La signature mi-juin d'un protocole d'accord n'a débouché pour l'instant sur aucune percée diplomatique majeure en vue d'arriver à la fin d'un conflit qui, depuis plus de cinq mois, a embrasé le Moyen-Orient et ébranlé l'économie mondiale.

Après avoir menacé l'Iran d'une nouvelle attaque majeure, le président américain a annoncé samedi soir y renoncer et a laissé entendre que des progrès avaient été réalisés sur le plan diplomatique.

"Bien sûr qu'ils ne veulent pas être attaqués. Ils connaissaient l'ampleur de cette attaque car ils la voyaient prendre forme", a-t-il déclaré dimanche soir dans son avion présidentiel.

"Ce que l'on fait maintenant, c'est parler avec eux sous la forme d'une négociation", a ajouté M. Trump, précisant simplement que ces discussions devaient commencer lundi après-midi, sans autre détail.

Ni Téhéran ni les pays médiateurs du conflit n'ont confirmé la tenue de ces discussions, mais la République islamique s'était dite dimanche proche d'un accord avec Oman sur le détroit d'Ormuz.

**EXTRAIT DE DONNÉES**
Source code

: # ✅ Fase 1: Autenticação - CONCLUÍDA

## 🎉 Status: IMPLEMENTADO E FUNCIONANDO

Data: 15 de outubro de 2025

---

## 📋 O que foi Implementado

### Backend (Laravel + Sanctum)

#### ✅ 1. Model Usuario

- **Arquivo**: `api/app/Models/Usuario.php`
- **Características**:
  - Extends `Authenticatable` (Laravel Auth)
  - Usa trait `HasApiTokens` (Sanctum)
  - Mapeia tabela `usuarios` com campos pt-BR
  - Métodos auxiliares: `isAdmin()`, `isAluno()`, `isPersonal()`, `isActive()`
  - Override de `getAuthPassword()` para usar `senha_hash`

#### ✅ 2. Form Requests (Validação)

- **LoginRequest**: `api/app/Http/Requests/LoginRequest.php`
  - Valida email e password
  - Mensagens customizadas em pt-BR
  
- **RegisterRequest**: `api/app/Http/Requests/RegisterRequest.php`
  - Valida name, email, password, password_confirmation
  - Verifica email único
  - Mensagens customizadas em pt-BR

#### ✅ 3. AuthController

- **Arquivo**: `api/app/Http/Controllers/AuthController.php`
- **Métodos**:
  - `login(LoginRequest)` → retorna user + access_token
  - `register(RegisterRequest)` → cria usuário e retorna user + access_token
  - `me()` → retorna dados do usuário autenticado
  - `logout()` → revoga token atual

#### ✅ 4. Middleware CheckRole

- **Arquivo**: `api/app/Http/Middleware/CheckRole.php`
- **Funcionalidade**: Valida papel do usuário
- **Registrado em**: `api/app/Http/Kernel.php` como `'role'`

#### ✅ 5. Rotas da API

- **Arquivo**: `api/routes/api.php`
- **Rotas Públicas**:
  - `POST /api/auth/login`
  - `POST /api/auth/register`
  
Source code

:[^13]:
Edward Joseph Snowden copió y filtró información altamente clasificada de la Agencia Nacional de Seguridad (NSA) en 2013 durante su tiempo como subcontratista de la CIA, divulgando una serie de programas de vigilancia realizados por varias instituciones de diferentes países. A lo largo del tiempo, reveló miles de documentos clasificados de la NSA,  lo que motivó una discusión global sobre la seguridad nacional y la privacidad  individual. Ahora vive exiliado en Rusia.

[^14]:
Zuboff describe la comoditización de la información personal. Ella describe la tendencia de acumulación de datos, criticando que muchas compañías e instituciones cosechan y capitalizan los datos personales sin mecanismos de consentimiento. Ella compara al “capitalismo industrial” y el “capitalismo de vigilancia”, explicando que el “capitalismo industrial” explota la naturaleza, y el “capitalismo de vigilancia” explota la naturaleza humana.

**TÂCHE A**
D'après l'extrait sur le conflit avec l'Iran, à quel moment les discussions annoncées par M. Trump devaient-elles commencer ?
**TÂCHE B**
Recopiez fidèlement l'extrait sur le conflit avec l'Iran, depuis « Après avoir menacé » jusqu'à « le détroit d'Ormuz. » inclus.
**TÂCHE C**
Poursuivez l'extrait sur le conflit avec l'Iran à partir de sa dernière phrase.
Le matériel n'a aucun rapport avec l'extrait sur le conflit avec l'Iran.

**RÉSULTAT ATTENDU A**
Elles devaient commencer lundi après-midi.

**RÉSULTAT ATTENDU B**
Après avoir menacé l'Iran d'une nouvelle attaque majeure, le président américain a annoncé samedi soir y renoncer et a laissé entendre que des progrès avaient été réalisés sur le plan diplomatique.

"Bien sûr qu'ils ne veulent pas être attaqués. Ils connaissaient l'ampleur de cette attaque car ils la voyaient prendre forme", a-t-il déclaré dimanche soir dans son avion présidentiel.

"Ce que l'on fait maintenant, c'est parler avec eux sous la forme d'une négociation", a ajouté M. Trump, précisant simplement que ces discussions devaient commencer lundi après-midi, sans autre détail.

Ni Téhéran ni les pays médiateurs du conflit n'ont confirmé la tenue de ces discussions, mais la République islamique s'était dite dimanche proche d'un accord avec Oman sur le détroit d'Ormuz.

**RÉSULTAT ATTENDU C**
 

- Chute du pétrole -

 

Crucial pour le commerce mondial d'hydrocarbures, le détroit d'Ormuz est de nouveau verrouillé par la République islamique depuis la reprise début juillet des affrontements avec les Etats-Unis, provoquant de fortes perturbations de l'économie mondiale.

L'Iran, qui ne veut pas d'un retour à la situation d'avant-guerre, n'autorise pour l'heure qu'un seul itinéraire le long de ses côtes et entend garder le contrôle du détroit, également situé dans les eaux omanaises.

En juin, la mise en place d'une route omanaise avait suscité la colère des autorités iraniennes mais un compromis semble se dessiner si l'on en croit Téhéran, Mascate n'ayant pas réagi dans l'immédiat.

"Nous sommes sur le point de parvenir à un accord sur une route acceptable pour les deux parties - ni la route nord, ni la route sud -, dans le respect des droits souverains de chaque pays et la garantie de nos intérêts nationaux et de notre sécurité", a déclaré le porte-parole du ministère iranien des Affaires étrangères, Esmaïl Baghaï, à la télévision d'Etat.

Ces apparentes avancées ont été suivies d'une chute des prix du pétrole à la réouverture du marché lundi matin, le baril de Brent, référence du marché mondial, reculant de près de 5% pour s'échanger autour de 84 dollars. Il avait brièvement dépassé les 100 dollars fin juillet.

En attendant un possible accord, la situation dans le détroit d'Ormuz reste tendue: une explosion près d'un pétrolier y a été rapportée dans la nuit de dimanche à lundi par l'agence de sécurité maritime britannique UKMTO.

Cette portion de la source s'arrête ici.